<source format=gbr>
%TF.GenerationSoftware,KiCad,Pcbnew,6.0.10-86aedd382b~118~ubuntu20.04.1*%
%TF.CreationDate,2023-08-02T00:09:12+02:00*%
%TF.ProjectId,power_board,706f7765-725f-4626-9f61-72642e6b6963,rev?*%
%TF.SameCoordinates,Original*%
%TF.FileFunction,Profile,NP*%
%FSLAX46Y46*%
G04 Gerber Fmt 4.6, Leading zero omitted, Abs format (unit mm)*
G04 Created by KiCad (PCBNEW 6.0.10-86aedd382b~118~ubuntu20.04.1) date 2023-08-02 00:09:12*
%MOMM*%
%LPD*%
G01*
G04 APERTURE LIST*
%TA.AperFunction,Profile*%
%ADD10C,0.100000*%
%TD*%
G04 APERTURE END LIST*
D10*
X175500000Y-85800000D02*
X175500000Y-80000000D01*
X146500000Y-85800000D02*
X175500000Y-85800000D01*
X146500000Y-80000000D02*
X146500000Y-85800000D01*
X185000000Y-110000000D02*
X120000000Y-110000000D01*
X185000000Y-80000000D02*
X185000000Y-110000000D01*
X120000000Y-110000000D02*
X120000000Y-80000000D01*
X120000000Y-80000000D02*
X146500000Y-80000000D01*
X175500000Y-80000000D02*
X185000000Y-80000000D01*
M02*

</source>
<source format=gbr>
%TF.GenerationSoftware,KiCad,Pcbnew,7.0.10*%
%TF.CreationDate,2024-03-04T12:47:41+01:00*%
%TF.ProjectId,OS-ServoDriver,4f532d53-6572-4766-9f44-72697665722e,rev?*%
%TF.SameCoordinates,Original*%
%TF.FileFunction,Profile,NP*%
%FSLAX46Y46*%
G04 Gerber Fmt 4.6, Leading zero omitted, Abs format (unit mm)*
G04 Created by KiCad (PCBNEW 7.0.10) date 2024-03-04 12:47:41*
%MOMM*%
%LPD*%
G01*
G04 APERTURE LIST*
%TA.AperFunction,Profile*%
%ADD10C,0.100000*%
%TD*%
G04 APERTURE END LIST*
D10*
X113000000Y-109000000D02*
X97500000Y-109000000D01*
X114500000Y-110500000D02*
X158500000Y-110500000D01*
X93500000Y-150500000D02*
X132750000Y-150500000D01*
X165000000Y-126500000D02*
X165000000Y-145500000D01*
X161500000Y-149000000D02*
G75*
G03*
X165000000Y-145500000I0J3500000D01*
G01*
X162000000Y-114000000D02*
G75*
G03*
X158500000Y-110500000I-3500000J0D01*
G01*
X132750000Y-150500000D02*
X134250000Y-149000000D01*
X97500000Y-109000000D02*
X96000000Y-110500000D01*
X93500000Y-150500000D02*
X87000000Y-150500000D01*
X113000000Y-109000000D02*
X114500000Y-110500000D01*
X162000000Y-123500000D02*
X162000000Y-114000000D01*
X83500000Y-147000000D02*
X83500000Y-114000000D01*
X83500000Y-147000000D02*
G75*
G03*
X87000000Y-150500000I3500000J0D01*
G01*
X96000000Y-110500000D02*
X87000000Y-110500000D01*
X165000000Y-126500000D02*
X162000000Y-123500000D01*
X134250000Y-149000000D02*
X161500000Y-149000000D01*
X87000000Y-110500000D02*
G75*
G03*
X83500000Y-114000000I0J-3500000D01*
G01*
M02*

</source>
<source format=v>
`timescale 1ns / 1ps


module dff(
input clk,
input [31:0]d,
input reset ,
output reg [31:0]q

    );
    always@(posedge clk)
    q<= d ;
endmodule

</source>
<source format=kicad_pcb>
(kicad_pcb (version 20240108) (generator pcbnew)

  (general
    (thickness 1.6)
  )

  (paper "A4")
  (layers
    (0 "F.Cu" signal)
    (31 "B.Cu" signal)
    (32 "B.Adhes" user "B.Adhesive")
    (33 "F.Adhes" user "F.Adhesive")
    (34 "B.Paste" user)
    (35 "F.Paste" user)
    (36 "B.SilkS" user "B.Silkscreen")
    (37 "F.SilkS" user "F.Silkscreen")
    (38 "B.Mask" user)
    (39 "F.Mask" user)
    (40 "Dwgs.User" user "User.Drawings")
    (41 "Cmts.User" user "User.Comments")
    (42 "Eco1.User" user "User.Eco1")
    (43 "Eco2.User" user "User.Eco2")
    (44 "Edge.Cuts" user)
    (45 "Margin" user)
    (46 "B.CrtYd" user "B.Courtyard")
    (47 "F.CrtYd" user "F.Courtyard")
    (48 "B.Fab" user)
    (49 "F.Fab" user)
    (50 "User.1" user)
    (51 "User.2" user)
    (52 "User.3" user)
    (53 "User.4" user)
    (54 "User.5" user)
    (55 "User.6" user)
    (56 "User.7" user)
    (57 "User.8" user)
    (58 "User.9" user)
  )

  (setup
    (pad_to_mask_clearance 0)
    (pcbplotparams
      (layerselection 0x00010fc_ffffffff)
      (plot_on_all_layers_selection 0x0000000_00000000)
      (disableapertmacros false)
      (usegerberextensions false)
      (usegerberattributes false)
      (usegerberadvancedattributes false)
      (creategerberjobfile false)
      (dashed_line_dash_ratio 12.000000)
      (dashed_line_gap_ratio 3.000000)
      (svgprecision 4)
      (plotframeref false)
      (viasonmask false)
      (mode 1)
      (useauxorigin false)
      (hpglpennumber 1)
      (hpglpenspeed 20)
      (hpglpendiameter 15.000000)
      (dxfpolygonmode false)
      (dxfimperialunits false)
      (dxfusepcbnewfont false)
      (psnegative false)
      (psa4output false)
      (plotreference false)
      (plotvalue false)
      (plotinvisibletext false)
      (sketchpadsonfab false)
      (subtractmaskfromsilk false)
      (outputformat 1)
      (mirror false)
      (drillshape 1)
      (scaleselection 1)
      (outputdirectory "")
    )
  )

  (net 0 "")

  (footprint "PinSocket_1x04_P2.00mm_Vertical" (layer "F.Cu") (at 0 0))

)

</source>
-.-.-
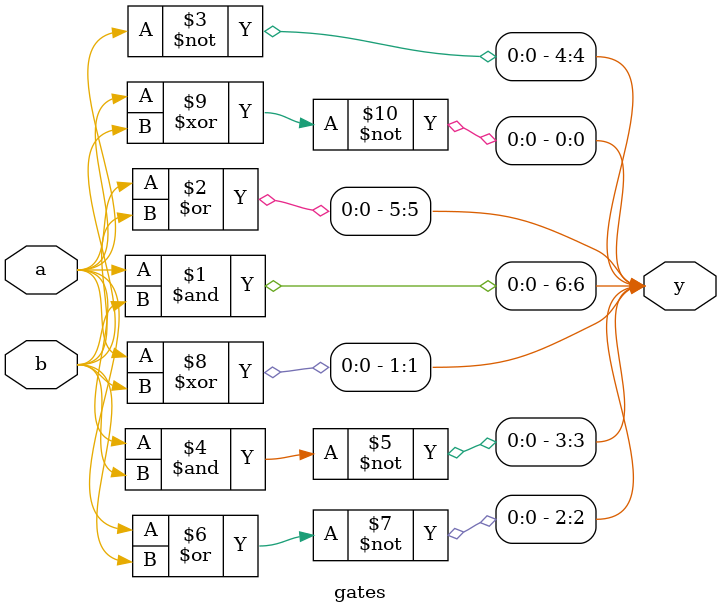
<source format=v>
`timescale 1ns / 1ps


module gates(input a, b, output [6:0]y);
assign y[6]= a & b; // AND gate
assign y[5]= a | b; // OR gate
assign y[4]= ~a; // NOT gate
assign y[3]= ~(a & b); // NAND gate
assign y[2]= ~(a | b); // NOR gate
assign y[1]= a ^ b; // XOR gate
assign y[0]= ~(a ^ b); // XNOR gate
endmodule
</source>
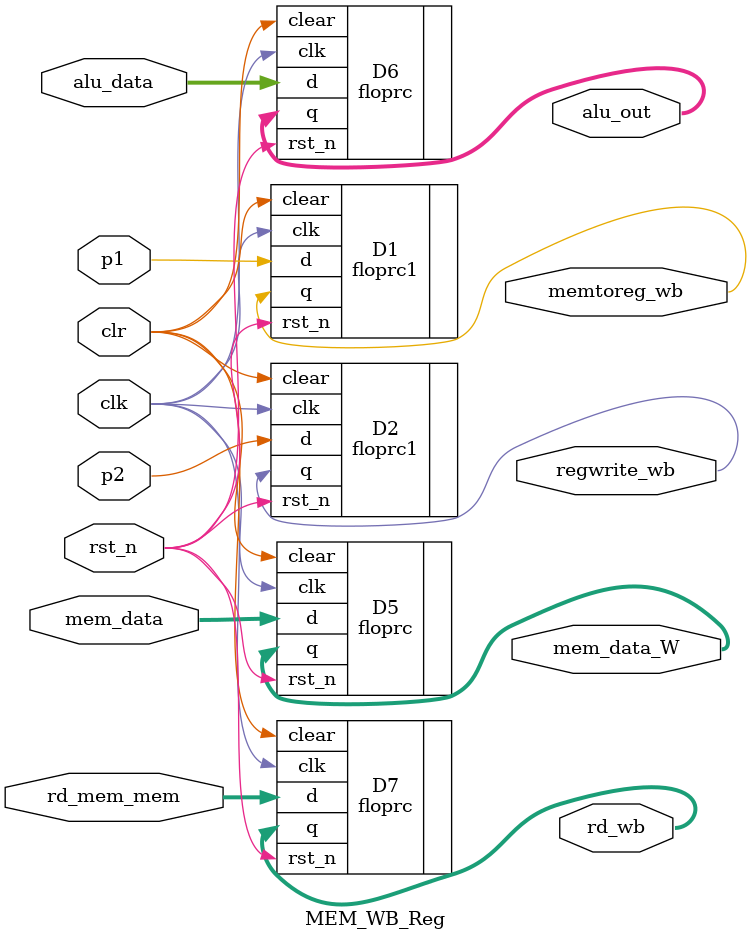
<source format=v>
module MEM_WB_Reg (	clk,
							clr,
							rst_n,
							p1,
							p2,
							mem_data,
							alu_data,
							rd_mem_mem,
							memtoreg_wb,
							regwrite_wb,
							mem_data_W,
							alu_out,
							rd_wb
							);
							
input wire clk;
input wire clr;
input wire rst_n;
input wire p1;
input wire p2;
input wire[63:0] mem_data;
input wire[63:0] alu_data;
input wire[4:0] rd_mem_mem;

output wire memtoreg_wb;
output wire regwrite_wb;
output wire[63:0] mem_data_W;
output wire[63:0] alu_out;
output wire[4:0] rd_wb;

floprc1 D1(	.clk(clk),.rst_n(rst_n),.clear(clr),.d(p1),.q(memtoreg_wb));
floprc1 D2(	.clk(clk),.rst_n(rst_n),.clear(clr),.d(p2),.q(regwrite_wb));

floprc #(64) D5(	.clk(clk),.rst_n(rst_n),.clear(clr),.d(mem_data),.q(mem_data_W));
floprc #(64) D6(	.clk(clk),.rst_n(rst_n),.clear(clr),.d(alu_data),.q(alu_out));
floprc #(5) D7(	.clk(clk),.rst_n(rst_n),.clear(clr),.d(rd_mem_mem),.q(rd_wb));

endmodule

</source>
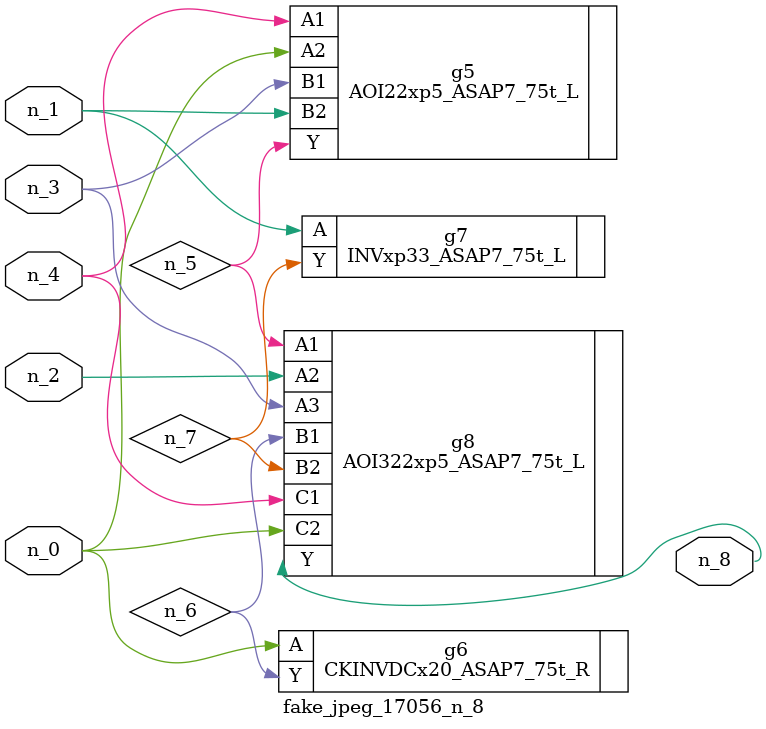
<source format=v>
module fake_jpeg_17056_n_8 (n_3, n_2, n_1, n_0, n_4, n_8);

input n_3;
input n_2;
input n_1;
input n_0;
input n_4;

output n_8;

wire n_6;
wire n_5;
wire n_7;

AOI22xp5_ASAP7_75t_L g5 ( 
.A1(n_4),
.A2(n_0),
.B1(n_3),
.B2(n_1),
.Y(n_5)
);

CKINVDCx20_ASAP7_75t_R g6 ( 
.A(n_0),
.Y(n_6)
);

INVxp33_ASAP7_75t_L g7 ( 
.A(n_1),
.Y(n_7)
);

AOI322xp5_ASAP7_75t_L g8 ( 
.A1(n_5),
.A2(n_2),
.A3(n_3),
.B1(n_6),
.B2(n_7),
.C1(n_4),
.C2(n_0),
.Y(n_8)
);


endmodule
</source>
-.-.-
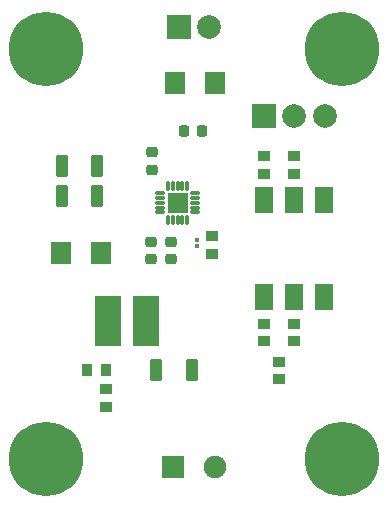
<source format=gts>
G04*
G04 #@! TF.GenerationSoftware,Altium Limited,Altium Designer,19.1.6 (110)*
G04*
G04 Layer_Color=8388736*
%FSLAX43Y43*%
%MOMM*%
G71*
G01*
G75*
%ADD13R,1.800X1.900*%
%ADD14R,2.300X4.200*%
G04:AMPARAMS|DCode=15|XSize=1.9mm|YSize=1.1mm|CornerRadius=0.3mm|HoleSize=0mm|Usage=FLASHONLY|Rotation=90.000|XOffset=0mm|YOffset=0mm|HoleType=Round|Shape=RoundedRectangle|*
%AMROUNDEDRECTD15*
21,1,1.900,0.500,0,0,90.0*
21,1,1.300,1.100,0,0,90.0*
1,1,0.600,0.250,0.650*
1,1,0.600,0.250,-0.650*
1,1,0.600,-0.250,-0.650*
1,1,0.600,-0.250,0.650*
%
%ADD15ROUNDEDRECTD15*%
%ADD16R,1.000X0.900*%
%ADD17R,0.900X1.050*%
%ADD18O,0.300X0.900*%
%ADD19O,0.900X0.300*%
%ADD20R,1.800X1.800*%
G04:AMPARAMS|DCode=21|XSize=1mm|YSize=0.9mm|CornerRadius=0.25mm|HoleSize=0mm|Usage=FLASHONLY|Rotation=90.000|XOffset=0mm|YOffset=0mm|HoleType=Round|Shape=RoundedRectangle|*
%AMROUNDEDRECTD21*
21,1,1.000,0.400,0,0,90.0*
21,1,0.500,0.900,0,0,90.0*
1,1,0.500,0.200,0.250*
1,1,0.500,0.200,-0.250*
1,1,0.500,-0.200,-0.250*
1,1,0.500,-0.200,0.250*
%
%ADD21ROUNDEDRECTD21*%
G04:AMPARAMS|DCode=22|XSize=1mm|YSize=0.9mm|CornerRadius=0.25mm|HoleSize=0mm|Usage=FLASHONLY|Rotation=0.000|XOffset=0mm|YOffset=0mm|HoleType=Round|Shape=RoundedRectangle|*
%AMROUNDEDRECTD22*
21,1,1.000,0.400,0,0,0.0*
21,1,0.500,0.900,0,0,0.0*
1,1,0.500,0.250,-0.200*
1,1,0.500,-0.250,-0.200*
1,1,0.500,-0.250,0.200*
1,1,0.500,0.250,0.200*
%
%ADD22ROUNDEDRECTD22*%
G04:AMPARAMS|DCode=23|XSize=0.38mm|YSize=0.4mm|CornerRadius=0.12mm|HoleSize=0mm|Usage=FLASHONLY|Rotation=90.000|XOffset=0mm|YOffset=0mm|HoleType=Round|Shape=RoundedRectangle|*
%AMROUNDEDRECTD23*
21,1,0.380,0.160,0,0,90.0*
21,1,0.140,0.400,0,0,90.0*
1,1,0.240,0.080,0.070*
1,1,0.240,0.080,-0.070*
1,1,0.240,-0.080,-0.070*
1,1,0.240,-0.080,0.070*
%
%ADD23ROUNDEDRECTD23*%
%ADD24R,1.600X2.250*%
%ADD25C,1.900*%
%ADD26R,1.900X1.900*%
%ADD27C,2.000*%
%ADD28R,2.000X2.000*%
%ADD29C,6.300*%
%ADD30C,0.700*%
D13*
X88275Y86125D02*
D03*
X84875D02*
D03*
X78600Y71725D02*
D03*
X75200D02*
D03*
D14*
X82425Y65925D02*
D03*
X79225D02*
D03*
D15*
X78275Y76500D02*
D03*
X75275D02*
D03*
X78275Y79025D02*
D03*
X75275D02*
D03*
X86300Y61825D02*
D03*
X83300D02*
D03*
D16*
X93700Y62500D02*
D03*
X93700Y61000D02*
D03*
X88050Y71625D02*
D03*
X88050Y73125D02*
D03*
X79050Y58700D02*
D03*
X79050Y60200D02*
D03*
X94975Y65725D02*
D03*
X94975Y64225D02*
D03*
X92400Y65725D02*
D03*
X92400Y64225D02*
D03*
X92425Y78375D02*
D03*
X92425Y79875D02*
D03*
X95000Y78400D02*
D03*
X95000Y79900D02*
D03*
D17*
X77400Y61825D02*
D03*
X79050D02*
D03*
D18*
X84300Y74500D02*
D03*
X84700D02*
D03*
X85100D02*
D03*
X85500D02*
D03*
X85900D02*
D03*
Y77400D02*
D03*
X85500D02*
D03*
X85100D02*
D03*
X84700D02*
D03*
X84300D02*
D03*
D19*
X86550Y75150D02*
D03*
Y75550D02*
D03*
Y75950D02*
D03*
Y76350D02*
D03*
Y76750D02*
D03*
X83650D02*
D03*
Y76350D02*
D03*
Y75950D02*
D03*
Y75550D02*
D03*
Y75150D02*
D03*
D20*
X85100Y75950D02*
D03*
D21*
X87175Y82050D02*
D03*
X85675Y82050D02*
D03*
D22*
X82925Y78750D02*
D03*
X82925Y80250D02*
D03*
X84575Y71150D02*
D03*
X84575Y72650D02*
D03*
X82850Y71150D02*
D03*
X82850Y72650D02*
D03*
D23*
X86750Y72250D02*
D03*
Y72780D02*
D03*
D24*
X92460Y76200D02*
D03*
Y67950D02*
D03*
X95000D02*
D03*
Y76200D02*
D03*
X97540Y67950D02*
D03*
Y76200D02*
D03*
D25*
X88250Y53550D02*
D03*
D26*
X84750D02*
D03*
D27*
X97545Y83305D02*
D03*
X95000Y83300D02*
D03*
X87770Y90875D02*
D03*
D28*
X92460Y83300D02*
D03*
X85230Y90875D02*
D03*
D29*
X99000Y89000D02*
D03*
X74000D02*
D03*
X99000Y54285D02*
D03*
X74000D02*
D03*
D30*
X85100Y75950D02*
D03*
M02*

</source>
-.-.-
Activity »
Go through the records above and copy every line holding the word "GenerationSoftware".

Solution to this problem »
%TF.GenerationSoftware,KiCad,Pcbnew,6.0.10-86aedd382b~118~ubuntu20.04.1*%
%TF.GenerationSoftware,KiCad,Pcbnew,7.0.10*%
G04 #@! TF.GenerationSoftware,Altium Limited,Altium Designer,19.1.6 (110)*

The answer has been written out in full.